Unsubstantiated speculation does not raise a reasonable doubt. Alaphonso v. FSM, 1 FSM R. 209, 225-27 (App. 1982). I find that there is a reasonable doubt as to whether Defendant snuck the fake document into the file without Captain Skilling knowing it, as opposed to Captain Skilling inadvertently putting it there himself.


Given the foregoing, especially Defendant’s transparent intent, expressed to and corroborated by his supervisor Captain Skilling, that he wanted to prove a point to him, not to generate a false or forged record to be officially relied upon, I find that there is a reasonable doubt as to whether Defendant violated § 524 or § 529 and find him not guilty of Counts I and II.


With regard to the counts alleging attempted violations of § 524 or § 529, Counts III and IV, an attempt is a specific intent crime, and the act constituting the attempt must be done with the intent to commit the particular crime.

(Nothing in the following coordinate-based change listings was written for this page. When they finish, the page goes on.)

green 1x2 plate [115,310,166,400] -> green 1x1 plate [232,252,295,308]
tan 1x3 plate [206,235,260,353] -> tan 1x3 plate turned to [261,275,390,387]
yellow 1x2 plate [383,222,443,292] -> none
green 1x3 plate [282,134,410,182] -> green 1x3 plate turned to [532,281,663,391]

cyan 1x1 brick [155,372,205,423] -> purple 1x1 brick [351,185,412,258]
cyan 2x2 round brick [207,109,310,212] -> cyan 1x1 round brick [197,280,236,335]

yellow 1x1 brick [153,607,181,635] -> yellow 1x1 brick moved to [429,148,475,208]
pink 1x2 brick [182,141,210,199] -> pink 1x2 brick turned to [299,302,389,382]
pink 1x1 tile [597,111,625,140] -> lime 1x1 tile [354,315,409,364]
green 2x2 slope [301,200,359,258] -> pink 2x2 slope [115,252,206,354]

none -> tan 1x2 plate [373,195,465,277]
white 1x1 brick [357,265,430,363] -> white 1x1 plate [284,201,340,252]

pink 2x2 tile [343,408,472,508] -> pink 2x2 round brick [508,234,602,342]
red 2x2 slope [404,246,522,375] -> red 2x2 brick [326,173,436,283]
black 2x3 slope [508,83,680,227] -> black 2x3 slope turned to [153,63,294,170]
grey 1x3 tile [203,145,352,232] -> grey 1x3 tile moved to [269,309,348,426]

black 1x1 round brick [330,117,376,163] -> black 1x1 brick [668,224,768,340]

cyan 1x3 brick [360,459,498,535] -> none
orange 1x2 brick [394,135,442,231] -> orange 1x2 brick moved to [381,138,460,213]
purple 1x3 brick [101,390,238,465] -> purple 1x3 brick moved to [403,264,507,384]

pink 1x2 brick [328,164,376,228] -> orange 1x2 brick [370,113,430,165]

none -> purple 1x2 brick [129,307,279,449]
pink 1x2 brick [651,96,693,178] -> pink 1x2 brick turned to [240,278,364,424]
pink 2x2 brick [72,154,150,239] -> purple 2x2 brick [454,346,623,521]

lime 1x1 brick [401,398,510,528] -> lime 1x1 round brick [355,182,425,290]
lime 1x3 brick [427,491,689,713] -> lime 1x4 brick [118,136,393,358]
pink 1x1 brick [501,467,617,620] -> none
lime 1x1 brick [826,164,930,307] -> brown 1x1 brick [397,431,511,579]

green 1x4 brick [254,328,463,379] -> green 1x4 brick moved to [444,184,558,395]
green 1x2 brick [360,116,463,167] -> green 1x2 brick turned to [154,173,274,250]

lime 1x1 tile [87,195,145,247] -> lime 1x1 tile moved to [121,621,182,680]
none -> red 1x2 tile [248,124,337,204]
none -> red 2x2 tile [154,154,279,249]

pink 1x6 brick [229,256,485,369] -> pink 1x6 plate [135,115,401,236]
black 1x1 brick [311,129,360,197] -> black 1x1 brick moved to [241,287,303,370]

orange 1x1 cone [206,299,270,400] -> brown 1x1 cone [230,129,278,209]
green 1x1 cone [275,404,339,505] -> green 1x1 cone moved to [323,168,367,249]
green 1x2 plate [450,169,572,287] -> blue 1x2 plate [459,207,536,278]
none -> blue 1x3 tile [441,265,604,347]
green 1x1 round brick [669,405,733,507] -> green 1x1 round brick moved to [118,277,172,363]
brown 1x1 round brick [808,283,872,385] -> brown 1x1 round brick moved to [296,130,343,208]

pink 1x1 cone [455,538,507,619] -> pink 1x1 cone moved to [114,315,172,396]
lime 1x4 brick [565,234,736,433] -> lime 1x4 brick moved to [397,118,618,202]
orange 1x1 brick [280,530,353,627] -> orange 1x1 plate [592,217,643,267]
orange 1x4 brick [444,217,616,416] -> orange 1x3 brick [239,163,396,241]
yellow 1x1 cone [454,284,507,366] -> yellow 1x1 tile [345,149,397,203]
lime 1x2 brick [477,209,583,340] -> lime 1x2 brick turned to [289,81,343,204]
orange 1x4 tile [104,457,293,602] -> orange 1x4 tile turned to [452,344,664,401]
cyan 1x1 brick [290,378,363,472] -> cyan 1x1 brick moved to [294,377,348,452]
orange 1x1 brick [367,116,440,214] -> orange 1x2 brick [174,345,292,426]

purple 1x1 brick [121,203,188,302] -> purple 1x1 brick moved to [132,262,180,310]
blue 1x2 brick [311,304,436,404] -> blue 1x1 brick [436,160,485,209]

FSM v. Mumma, 21 FSM R. 387, 400-01 (Kos. 2017). Insofar, as with violations of § 524 and § 529, the requisite intent includes a purpose, the proof of such purpose is also required to show an attempt of such crimes. As there is no proof of such purpose, I find Defendant not guilty as well of Counts III and IV.


This Court is not tasked with determining in this criminal proceeding whether Defendant behaved appropriately in all respects as a sworn officer of the FSM National Police. This Court, in this proceeding, other than making a determination of whether or not the Defendant is guilty of the crimes charged, makes no comment as to the appropriateness of Defendant’s conduct in any other respect.


For the reasons above, it is adjudged that Defendant Henly is not guilty of Counts I, II, III and IV, and he is therefore acquitted.